Il ricordo della Shoah è un monito contro l’odio, ma il suo uso strumentale per giustificare politiche oppressive rappresenta una pericolosa distorsione. Come sottolinea Zagrebelsky: “Il rifiuto di Israele di discutere l’ipotesi di genocidio ha senso nel conflitto politico, ma non considera il diverso piano dell’accertamento giuridico dei fatti.” Questa strumentalizzazione mina ogni possibilità di dialogo e perpetua un ciclo di odio, violenza e oppressione.
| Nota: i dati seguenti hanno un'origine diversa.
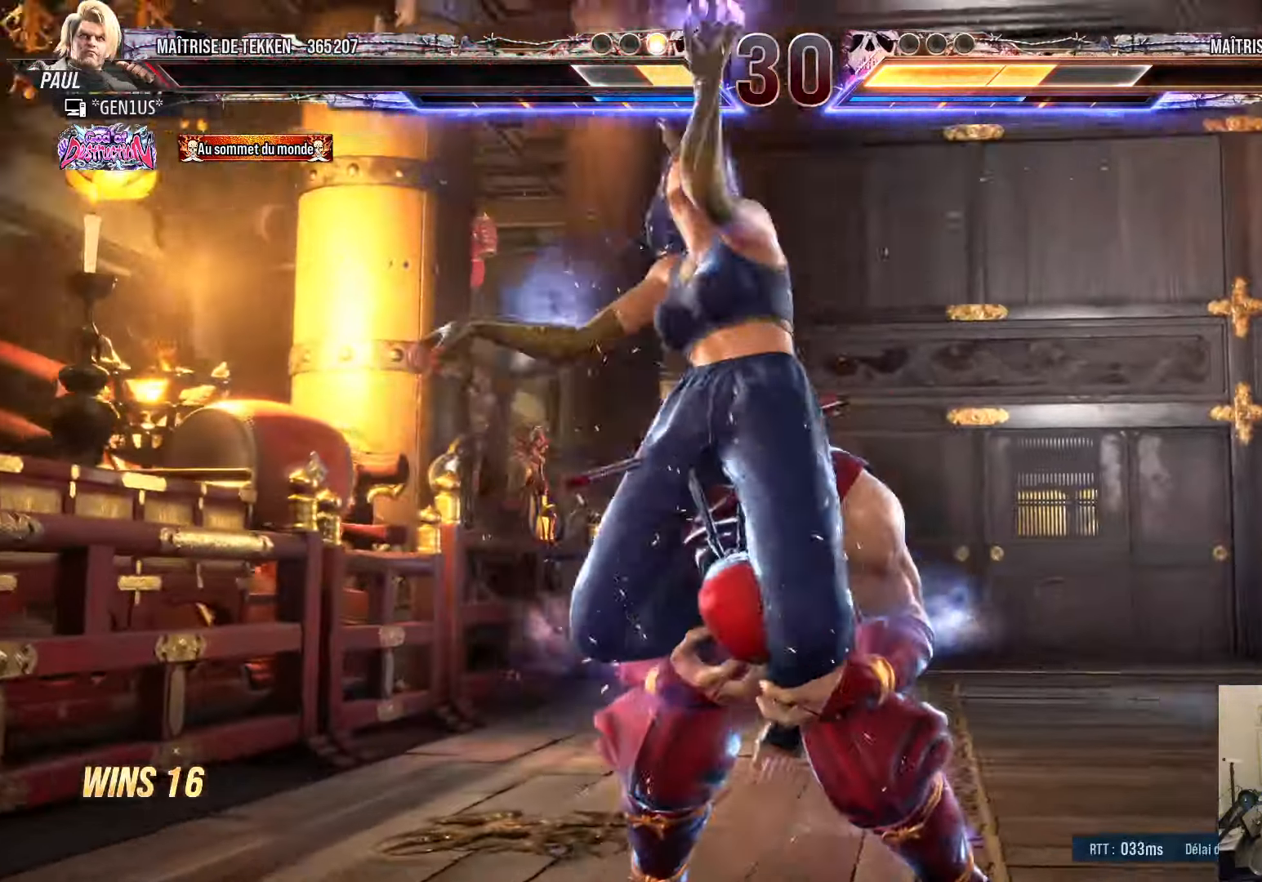
{"buttons": [], "left_stick": "center", "right_stick": "center", "events": []}
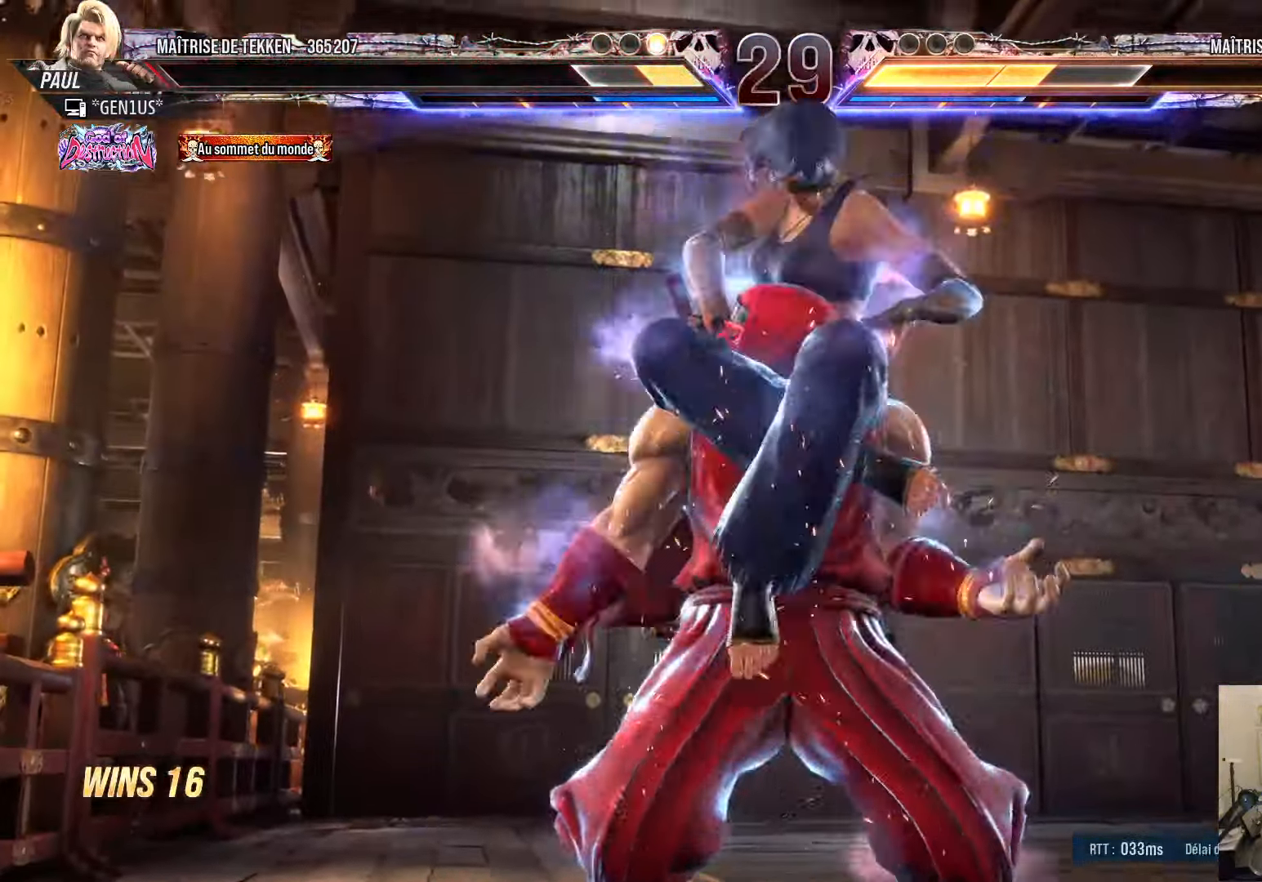
{"buttons": [], "left_stick": "center", "right_stick": "center", "events": []}
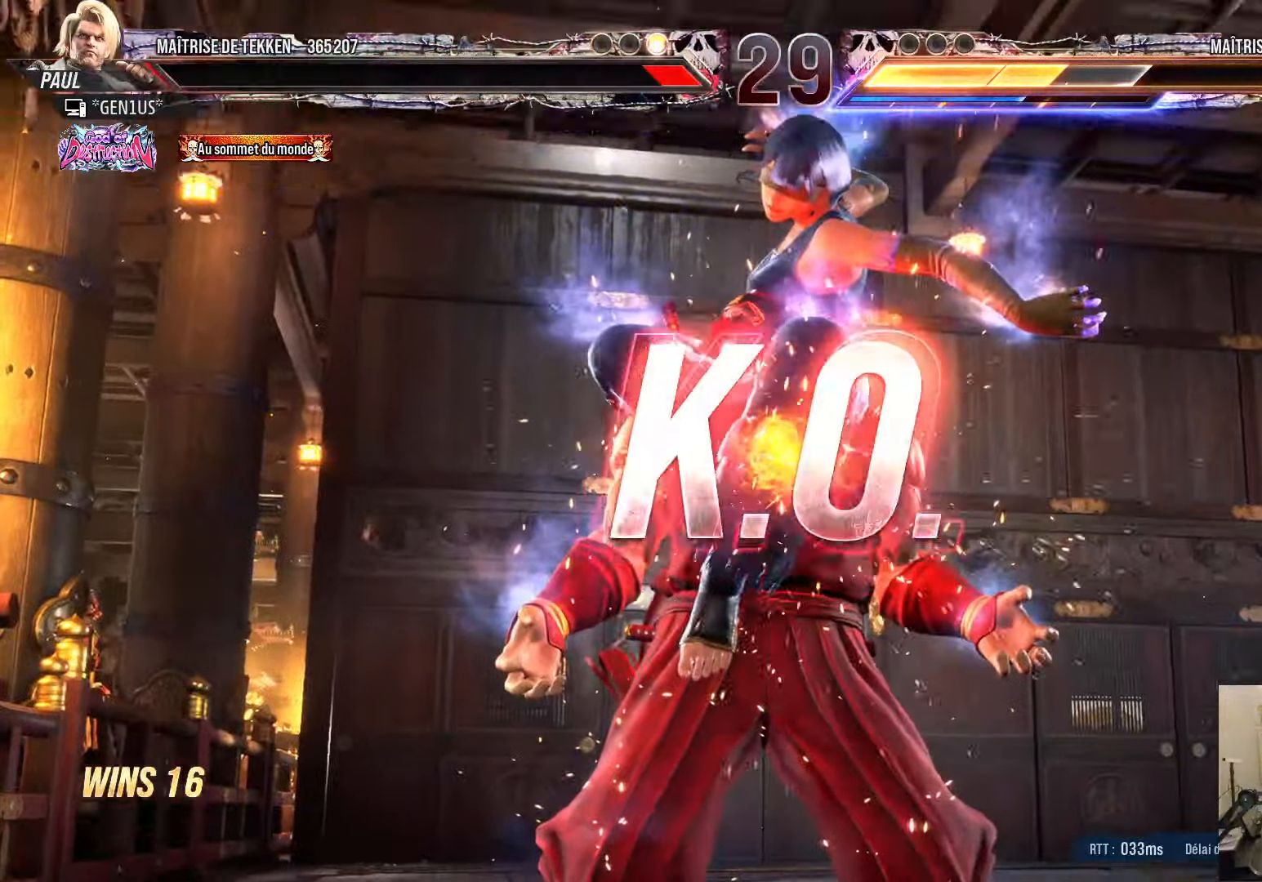
{"buttons": [], "left_stick": "center", "right_stick": "center", "events": []}
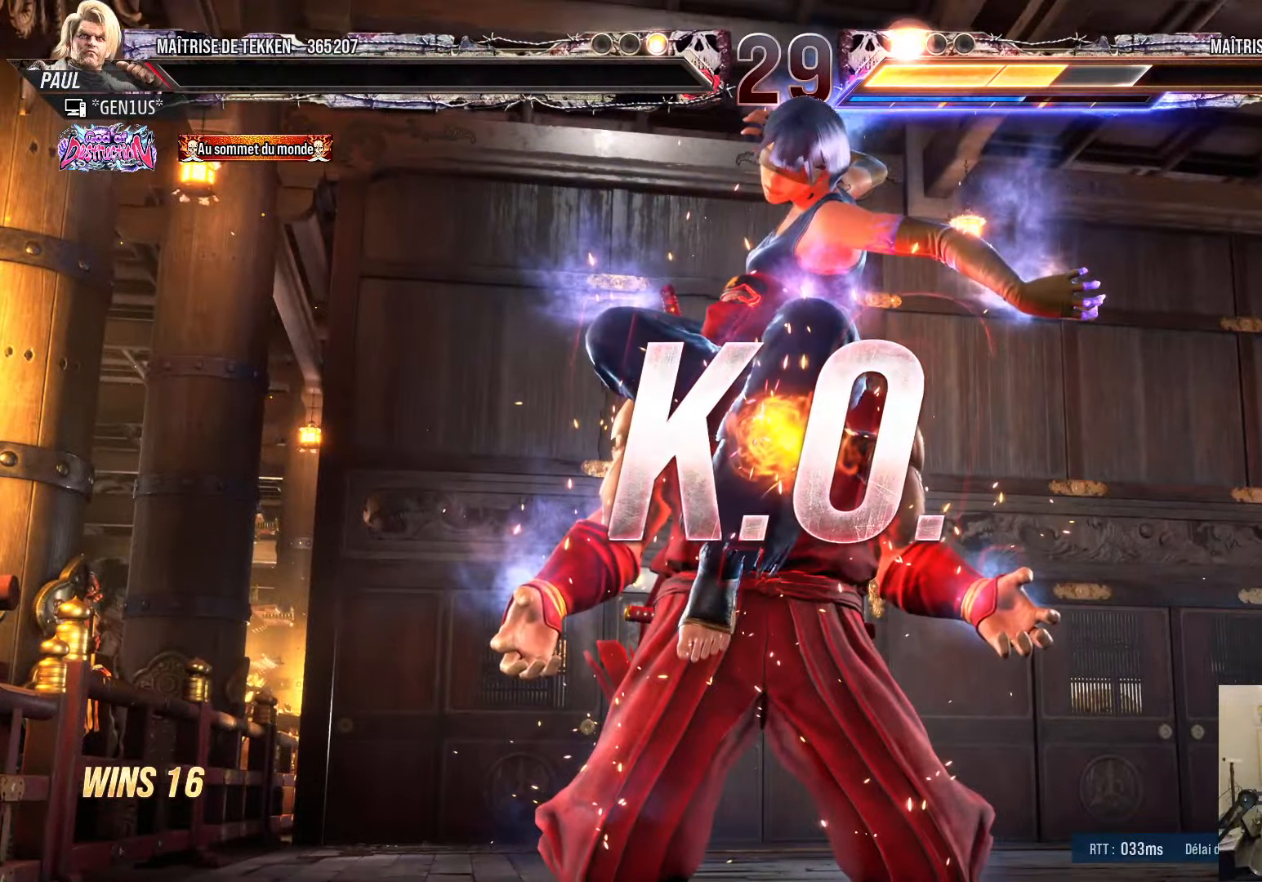
{"buttons": [], "left_stick": "center", "right_stick": "center", "events": []}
A Gaza, intanto, l’orrore continua e il bilancio umano è devastante: quasi 44.000 i morti e 104.000 i feriti. Sono circa 18.000 i bambini uccisi dal 7 ottobre, oltre 30.000 quelli mutilati e mezzo milione i traumatizzati che avranno bisogno di supporto psicologico. Questi numeri raccontano di una tragedia che non si può ignorare. Ogni giorno, sotto il pretesto di colpire “obiettivi terroristici”, vengono sterminati civili innocenti. Questo non è solo un conflitto: è un attacco ai diritti fondamentali dell’uomo. È la storia di una “guerra” che il secondo esercito del mondo sta combattendo contro una popolazione di civili inermi. Lo afferma l’Onu, l’OCHA, organizzazioni non governative che ancora operano a Gaza in condizioni di terribili difficoltà, lo testimoniano i giornalisti palestinesi sul campo, molti dei quali assassinati da Israele, lo ripetono da mesi Save the Children e Medici senza frontiere. Lo dicono le immagini e i satelliti.
La propaganda che giustifica questi crimini è una delle più potenti armi di distruzione di massa. Ma è proprio nel linguaggio, nelle parole come genocidio e vittima, che si combatte una delle battaglie più decisive per il futuro dell’umanità. È tempo di rivendicare il diritto a una narrazione onesta, che non sia ostaggio della paura o dei ricatti ideologici. Solo così potremo sperare di restituire dignità a chi l’ha perduta sotto le macerie di Gaza.